- [What you should do]:
The whole listing is to be written out again exactly; the pictures are not.

- [Raw data]:
------------

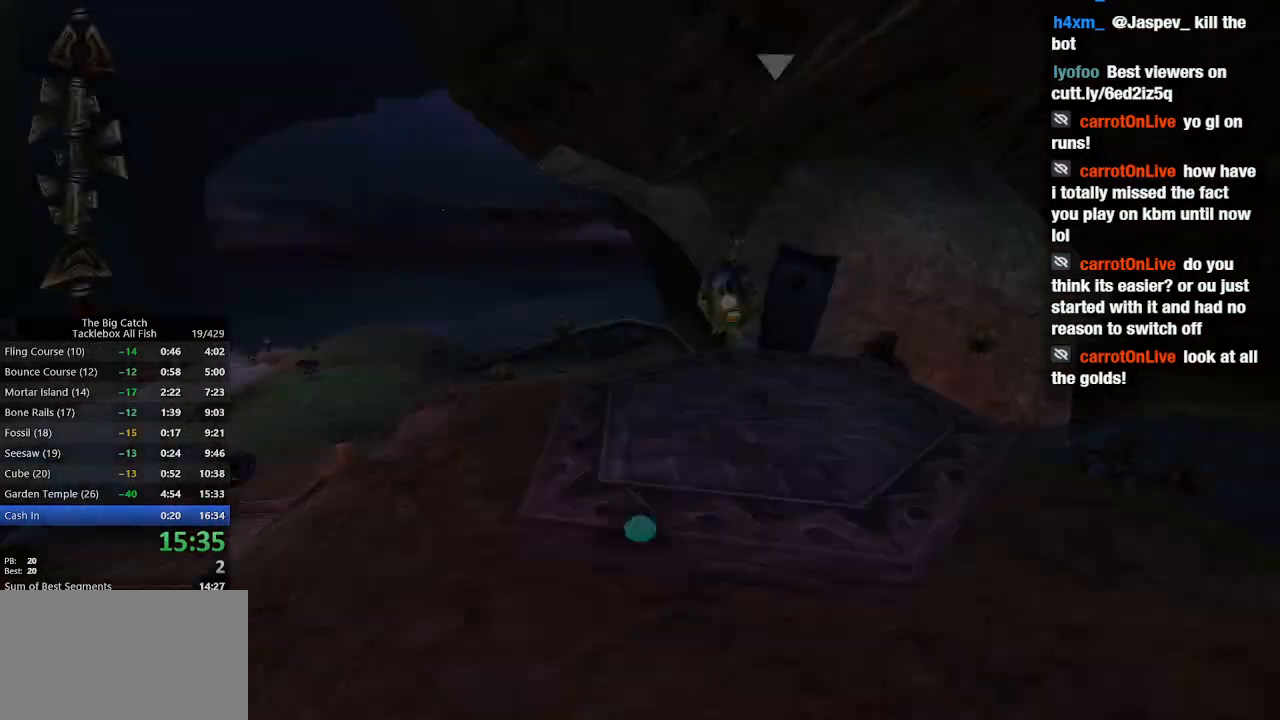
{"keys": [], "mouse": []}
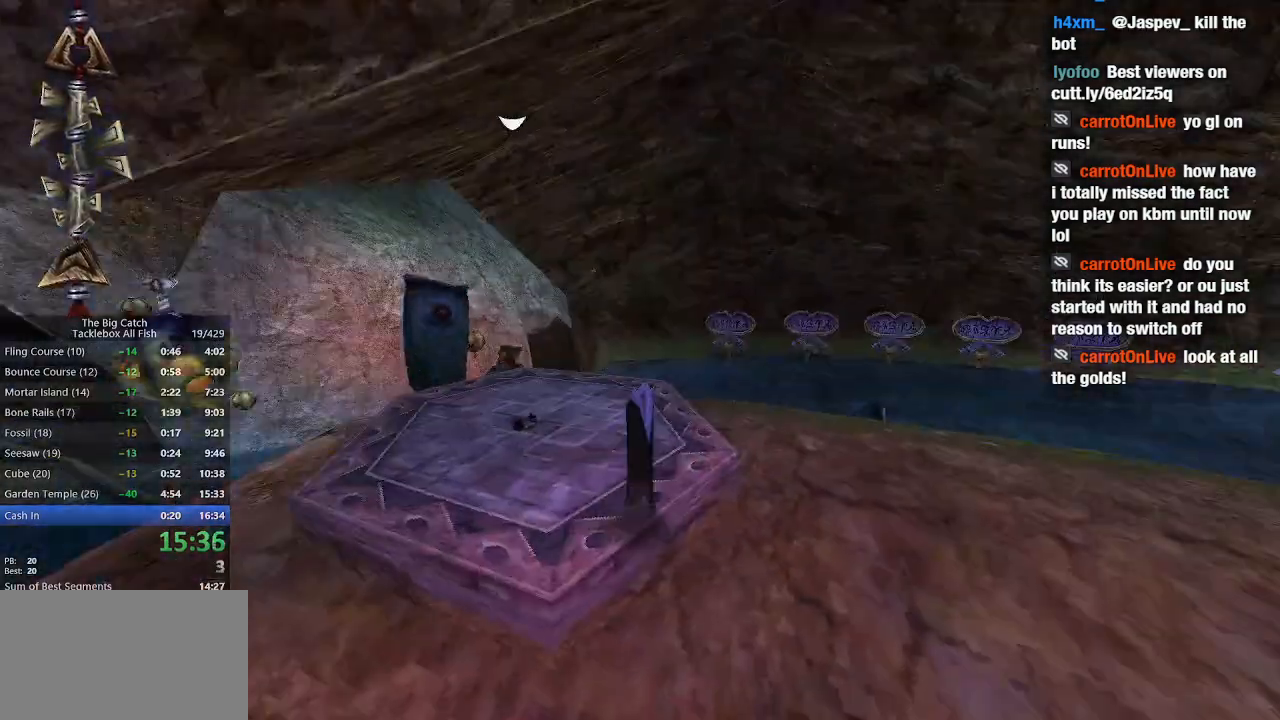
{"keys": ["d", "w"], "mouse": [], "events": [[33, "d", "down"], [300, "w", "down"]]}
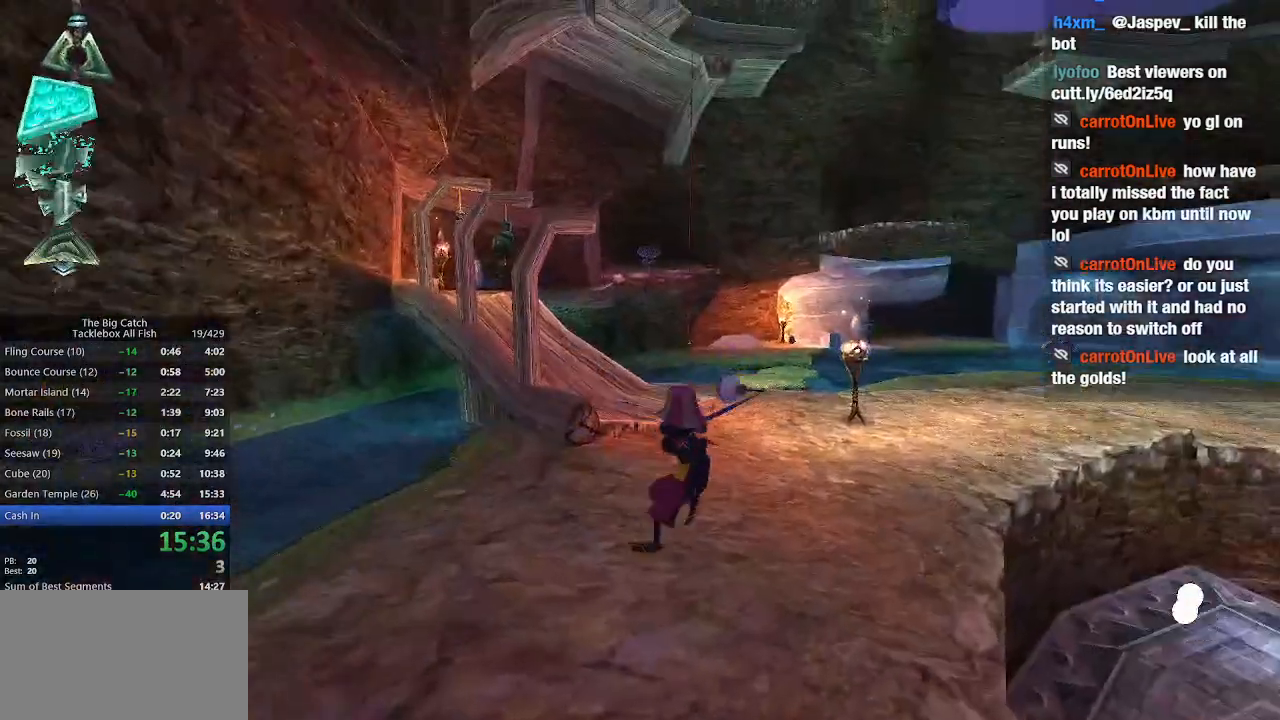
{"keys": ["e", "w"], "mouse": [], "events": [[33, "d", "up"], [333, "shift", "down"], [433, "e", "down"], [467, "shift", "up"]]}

------------

- [Solution]:
{"keys": [], "mouse": []}
{"keys": ["d", "w"], "mouse": [], "events": [[33, "d", "down"], [300, "w", "down"]]}
{"keys": ["e", "w"], "mouse": [], "events": [[33, "d", "up"], [333, "shift", "down"], [433, "e", "down"], [467, "shift", "up"]]}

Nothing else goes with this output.